Like most of Foote’s work, including his best known play, The Trip to Bountiful (still going at the Stephen Sondheim Theatre) The Old Friends is rooted in Harrison, Texas, the fictional stand-in for the small town where Foote grew up, and it revolves around squabbles over his trademark issues of love, money and real estate. 
 
The family in question is the Bordens, an affluent clan all of whom are, or were, unhappily married and hankering after someone else. That leads to lots of sexual frustration, heavy drinking and vicious jockeying over who deserved to inherit what. 

It all comes off, at least in this production, as an upmarket version of the Ewing clan from TV’s "Dallas.” Only the interactions between the Bordens and their friends aren’t nearly as much fun. Or as emotionally compelling as Foote’s other plays. Which may be why this one was never produced in his lifetime even though he worked on it for nearly 50 years.
 
Even so, I’d hoped this production might still offer some pleasure because it's directed by Michael Wilson, who has become the leading explicator of Foote’s work, as demonstrated by his luminous production of The Orphans’ Home Cycle, a nine play chronicle inspired by the playwright’s own family (click here for my review of that). 

Raising my hopes even more was The Old Friends’ cast, which includes Betty Buckley, Veanne Cox, Cotter Smith, Lois Smith and, as almost always, Foote’s daughter and the chief guardian of his legacy Hallie.
 
They’re all quite good, squeezing as much juice as they can from a crop of thinly-drawn characters. Particularly the women. Leading the pack is Buckley (click here to read an interview with her) long revered as a diva in the world of musicals and now here stealing the show as a sad wealthy widow, aching to buy some happiness. 

 Equally fine is Hallie Foote, who usually opts for the comic busybody roles in her father’s plays but here takes on a poor relation with surprisingly quiet dignity.  And I'm now of the opinion that Lois Smith can do no wrong. 

And yet sometimes even good acting is not enough. “Is that it?’ my friend Mary Anne asked when the lights went out on the final scene. All I could do was nod because, alas, that's all that was there.
--- --- ---
Required tasks:
A) For each statement about the review of The Old Friends, answer yes or no, and quote the words from the review that decide it. (i) The Old Friends was staged while Foote was alive. (ii) Harrison, Texas, stands in for the town where Foote grew up. (iii) Hallie Foote plays a poor relation in this production.
B) Using the review of The Old Friends, answer each question.
(i) At which theater is The Trip to Bountiful still running?
(ii) Who directed this production of The Old Friends?
(iii) What role does Betty Buckley play?
The listing after this review plays no part in any of this.

Entries shown:
--- --- ---
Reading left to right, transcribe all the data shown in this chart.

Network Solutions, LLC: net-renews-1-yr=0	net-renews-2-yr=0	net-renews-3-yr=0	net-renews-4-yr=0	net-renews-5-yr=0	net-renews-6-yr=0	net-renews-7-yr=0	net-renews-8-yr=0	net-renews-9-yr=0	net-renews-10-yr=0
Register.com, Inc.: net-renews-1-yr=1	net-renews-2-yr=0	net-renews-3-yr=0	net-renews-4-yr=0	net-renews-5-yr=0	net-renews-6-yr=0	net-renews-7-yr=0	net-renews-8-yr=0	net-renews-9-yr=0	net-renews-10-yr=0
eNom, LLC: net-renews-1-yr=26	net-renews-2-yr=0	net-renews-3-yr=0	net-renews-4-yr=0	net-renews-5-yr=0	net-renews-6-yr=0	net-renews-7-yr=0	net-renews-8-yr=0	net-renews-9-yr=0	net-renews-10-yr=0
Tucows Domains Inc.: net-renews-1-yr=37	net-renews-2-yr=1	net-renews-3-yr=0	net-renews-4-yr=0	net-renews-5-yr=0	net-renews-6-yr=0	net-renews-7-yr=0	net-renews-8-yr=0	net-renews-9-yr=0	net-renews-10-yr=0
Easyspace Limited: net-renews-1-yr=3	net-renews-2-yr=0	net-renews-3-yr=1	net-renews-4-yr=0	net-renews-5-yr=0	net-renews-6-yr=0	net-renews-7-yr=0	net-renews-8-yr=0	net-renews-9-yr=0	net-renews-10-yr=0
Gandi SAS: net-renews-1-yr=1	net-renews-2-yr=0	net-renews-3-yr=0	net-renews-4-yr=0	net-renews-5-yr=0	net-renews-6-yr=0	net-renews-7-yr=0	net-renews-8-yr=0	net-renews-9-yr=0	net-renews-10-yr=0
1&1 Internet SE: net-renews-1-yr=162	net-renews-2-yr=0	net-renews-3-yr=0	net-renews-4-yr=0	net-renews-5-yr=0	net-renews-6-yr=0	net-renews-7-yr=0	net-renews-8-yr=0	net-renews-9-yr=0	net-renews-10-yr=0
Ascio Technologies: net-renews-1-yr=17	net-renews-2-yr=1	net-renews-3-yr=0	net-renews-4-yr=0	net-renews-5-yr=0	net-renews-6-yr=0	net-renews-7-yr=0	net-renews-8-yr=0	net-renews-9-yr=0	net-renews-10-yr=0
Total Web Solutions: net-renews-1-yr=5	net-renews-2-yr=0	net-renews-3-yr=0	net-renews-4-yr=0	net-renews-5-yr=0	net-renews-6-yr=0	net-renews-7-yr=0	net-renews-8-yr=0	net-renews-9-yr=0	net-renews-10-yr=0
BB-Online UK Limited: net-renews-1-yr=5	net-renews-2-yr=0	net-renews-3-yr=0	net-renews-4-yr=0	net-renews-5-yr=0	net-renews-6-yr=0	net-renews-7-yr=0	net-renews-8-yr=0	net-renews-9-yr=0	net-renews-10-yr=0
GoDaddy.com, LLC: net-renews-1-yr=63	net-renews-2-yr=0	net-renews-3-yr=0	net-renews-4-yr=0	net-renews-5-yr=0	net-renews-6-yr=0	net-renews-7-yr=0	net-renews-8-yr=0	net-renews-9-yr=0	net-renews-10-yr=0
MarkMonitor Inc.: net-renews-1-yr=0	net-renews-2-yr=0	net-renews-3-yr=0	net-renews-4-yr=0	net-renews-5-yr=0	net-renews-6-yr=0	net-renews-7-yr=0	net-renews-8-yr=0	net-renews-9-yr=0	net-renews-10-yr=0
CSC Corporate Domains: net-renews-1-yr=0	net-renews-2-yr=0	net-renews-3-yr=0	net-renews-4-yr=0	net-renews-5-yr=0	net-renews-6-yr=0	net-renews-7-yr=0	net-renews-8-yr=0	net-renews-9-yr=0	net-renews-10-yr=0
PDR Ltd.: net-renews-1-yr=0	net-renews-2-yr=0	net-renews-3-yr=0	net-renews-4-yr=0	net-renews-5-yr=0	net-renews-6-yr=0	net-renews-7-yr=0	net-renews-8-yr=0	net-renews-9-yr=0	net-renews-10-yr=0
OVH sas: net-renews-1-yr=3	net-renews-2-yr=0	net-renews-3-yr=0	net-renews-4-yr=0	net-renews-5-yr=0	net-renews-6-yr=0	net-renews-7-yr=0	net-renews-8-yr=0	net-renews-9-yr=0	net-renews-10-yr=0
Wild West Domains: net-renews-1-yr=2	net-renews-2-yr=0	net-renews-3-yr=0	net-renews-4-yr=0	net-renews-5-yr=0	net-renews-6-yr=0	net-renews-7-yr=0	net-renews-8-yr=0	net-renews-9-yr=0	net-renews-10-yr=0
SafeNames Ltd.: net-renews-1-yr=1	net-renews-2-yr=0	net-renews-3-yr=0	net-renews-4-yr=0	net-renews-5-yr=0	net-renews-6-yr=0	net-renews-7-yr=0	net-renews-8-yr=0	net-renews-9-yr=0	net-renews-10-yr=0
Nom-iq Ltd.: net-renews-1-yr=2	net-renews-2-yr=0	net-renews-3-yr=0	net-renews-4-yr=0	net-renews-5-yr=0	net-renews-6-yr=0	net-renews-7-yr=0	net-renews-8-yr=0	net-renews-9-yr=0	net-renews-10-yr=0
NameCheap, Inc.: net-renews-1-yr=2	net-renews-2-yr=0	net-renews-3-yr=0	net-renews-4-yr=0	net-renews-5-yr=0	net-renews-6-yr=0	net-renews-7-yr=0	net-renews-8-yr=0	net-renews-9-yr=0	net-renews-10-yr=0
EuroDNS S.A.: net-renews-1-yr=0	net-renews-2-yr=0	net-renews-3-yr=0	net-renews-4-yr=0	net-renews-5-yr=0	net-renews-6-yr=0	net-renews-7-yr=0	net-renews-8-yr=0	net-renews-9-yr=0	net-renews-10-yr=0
--- --- ---
Task-by-task solutions:
A)
(i) No: "never produced in his lifetime"
(ii) Yes: "the fictional stand-in for the small town where Foote grew up"
(iii) Yes: "here takes on a poor relation with surprisingly quiet dignity"

B)
(i) The Stephen Sondheim Theatre
(ii) Michael Wilson
(iii) A sad wealthy widow, aching to buy some happiness